面白い仕事に苦労はつきもので、楽しんだ分だけ苦しまなければいけないということか。


「楽したかったら他の会社行けって言われてまうしな」

「そこに決めはった理由って何やったんですか」

髙山も興味を示しているようだった。


「決め手というか、会社選ぶ時に大事にしてたことがあって」

それは僕も聞きたい。


「死ぬ前に『面白かった~』って言って死ねるかどうかやな」

そういう与田先輩の顔が、在学中よりも少しやつれて見えた。

この生き方が、僕にできるのか。



「紀藤さんはどんな……」

「久原がぐいぐいいく」

影山がうるさいが僕は今とにかく情報を入れなければいけない。

色白でぽっちゃり体系の紀藤先輩の口から煙と一緒に答えが出てくる。


「俺は会社の理念とか役員の人柄かな。

あと、会社が小さいから中堅になったら俺の色が出せるなって。

若いうちだけ耐えたらあとは革張りの椅子が待ってる」

今日の僕と同じことを考えている。


「てか紀藤さん、痩せました?」

「痩せた~。てか同期みんな痩せた」

「大丈夫なんすか」

「まあギリ大丈夫。同期一人体調崩して休職したけど」

という、鹿島と紀藤先輩のやりとり。僕も再度割って入る。


「仕事で体調不良ってどういう流れなんですか」

僕はまだ、風邪だとか骨折だとか、頭を打って記憶をなくすとか、そういった物理的な体調不良しか知らない。


紀藤先輩は言う。


「ストレスが体に出んのよ。不眠とか、脳の回転が止まるとか」

「ええ」

僕はまだ想像がついていない。


「でな、人ってただ真面目に働いただけで意外と簡単に倒れんのよ。

自分らやって根詰めすぎたらそうなんで」


紀藤先輩が、ベンチャー企業に就職する鹿島や影山を見てそう言う。

どういう仕組みか解らないが、事実そうらしい。


「同期は俺入れて3人しかおらん。

うち1人が体調不良で休職。

復帰しても残業に制限がつくとか重要なポストを与えないとかの足枷がある。

そいつは多分もう出世できん」


鹿島も影山も髙山も、言葉が見つからないといった顔をしていた。

与田先輩はにこりともせずテーブルを見ている。


「もう1人の同期もいつか倒れるかも知れん。

つまり、ただ健康体で働き続けるだけで俺の勝ちが確定する。

ライバルを倒すまでもなく、ただ正気を保ってるだけで。
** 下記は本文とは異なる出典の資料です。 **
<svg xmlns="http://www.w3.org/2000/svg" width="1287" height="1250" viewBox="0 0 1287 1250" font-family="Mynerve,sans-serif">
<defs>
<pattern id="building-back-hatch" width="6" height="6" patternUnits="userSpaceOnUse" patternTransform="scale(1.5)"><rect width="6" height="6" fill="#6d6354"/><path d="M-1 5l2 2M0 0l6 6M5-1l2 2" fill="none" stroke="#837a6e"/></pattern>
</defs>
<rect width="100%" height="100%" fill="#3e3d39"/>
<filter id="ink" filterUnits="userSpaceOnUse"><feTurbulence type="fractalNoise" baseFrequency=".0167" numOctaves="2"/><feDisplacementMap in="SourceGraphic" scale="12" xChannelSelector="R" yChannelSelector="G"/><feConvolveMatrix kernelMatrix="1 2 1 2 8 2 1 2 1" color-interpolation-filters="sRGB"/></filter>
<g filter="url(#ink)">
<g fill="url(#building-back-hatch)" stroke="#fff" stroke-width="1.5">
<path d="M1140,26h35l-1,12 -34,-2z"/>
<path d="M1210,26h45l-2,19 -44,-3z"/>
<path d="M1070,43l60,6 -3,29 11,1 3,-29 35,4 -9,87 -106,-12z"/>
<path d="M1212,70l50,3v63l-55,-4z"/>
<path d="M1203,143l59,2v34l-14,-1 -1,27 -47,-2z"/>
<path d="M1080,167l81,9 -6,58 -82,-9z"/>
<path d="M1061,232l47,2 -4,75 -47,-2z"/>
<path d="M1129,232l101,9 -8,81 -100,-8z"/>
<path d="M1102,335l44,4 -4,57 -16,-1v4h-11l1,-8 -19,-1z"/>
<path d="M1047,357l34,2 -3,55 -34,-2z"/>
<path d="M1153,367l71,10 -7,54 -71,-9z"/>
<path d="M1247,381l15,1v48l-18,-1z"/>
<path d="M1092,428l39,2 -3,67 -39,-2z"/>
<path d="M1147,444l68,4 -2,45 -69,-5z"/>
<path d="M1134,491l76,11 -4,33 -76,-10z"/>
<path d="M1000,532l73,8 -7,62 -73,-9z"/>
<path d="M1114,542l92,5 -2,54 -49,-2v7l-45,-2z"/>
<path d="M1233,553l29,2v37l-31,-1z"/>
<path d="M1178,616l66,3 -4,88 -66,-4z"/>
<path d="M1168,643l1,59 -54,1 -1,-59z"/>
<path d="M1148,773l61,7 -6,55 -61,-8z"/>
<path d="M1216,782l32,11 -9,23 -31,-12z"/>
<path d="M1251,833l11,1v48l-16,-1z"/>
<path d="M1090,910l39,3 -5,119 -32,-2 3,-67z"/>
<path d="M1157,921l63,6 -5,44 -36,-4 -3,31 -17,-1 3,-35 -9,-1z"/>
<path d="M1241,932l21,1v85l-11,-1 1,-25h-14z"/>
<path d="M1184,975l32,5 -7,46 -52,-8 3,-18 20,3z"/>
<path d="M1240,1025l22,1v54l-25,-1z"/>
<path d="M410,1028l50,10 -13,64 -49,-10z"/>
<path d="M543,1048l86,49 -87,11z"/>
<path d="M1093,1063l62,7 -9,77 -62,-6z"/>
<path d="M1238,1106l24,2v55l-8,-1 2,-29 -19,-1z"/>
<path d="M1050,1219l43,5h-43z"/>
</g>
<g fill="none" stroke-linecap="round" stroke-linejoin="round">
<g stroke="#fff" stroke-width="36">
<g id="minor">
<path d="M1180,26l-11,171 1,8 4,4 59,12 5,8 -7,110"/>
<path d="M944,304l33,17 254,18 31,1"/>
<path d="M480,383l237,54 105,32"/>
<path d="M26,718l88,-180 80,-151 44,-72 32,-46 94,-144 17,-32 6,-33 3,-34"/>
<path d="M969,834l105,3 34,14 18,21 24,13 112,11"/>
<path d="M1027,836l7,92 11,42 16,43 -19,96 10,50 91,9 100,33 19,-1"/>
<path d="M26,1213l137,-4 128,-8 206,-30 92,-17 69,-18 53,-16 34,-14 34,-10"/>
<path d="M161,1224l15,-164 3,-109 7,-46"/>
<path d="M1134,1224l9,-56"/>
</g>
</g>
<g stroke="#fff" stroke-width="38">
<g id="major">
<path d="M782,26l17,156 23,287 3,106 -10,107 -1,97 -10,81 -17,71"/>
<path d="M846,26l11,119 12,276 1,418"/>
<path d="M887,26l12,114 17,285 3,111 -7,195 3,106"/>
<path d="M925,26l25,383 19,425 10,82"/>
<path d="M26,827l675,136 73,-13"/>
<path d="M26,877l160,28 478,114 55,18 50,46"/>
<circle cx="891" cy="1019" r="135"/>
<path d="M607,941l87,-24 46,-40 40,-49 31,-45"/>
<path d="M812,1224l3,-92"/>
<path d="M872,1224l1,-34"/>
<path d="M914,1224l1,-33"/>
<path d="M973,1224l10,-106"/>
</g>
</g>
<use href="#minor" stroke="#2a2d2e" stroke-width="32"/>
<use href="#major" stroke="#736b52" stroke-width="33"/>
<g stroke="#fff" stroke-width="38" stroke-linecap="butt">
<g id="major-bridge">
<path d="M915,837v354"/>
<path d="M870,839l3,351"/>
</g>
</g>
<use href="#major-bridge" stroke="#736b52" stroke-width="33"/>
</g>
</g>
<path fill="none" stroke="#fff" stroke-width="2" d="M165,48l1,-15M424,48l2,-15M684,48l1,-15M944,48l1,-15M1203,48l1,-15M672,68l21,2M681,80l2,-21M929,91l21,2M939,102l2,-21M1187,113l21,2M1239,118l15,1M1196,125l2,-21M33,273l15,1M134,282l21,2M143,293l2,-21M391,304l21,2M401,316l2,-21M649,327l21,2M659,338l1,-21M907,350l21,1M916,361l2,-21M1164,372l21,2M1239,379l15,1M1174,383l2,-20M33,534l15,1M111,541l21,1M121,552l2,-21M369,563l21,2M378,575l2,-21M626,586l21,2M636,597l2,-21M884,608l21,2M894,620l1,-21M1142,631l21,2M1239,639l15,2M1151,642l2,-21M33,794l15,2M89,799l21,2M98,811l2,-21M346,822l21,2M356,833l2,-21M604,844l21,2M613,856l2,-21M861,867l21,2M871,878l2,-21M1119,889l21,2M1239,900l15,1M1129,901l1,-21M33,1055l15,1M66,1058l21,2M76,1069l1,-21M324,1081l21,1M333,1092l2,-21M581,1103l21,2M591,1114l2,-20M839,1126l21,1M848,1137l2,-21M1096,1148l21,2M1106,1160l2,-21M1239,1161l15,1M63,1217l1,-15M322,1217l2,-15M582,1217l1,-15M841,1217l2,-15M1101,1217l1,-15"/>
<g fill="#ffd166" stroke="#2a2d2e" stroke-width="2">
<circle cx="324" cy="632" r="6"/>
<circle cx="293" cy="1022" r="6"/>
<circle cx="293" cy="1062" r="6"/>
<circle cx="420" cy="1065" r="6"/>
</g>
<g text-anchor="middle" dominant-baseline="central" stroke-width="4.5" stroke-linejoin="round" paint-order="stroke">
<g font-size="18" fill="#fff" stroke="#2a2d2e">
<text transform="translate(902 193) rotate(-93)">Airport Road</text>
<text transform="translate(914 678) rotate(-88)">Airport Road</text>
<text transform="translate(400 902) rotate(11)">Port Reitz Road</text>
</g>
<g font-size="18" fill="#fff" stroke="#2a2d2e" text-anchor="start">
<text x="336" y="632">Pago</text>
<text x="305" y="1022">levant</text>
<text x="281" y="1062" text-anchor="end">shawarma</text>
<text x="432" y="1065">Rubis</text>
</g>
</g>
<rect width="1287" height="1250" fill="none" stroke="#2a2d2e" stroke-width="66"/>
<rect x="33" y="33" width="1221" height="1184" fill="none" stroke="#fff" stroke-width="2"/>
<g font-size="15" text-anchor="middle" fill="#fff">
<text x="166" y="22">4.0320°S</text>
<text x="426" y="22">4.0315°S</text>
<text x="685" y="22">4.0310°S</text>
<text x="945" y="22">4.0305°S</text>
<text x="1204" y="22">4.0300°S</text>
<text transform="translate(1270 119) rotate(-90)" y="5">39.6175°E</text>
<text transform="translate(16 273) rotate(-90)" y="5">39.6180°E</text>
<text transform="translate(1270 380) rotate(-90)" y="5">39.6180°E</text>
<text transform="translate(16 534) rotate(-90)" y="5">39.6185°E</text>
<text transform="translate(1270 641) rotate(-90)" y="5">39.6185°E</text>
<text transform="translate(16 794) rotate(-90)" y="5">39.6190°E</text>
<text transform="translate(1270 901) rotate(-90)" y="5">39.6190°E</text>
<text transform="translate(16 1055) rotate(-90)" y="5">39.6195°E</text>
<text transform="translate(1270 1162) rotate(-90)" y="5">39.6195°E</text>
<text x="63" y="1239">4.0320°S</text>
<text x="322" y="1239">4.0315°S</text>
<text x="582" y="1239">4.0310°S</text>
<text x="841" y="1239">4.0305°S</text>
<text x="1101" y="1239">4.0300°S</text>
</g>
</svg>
」

自分が生き残れるとも限らない我慢比べを40年続けるというのか。

出世争いとは身を削ることなのか。


例えばクラシコで、僕は最後まで立っていられるのか。

僕だって激務に揉まれれば鬱になるかも知れない。



紀藤先輩の吸うウィンストンの煙が、向かいに座る僕の思考を鈍らせる。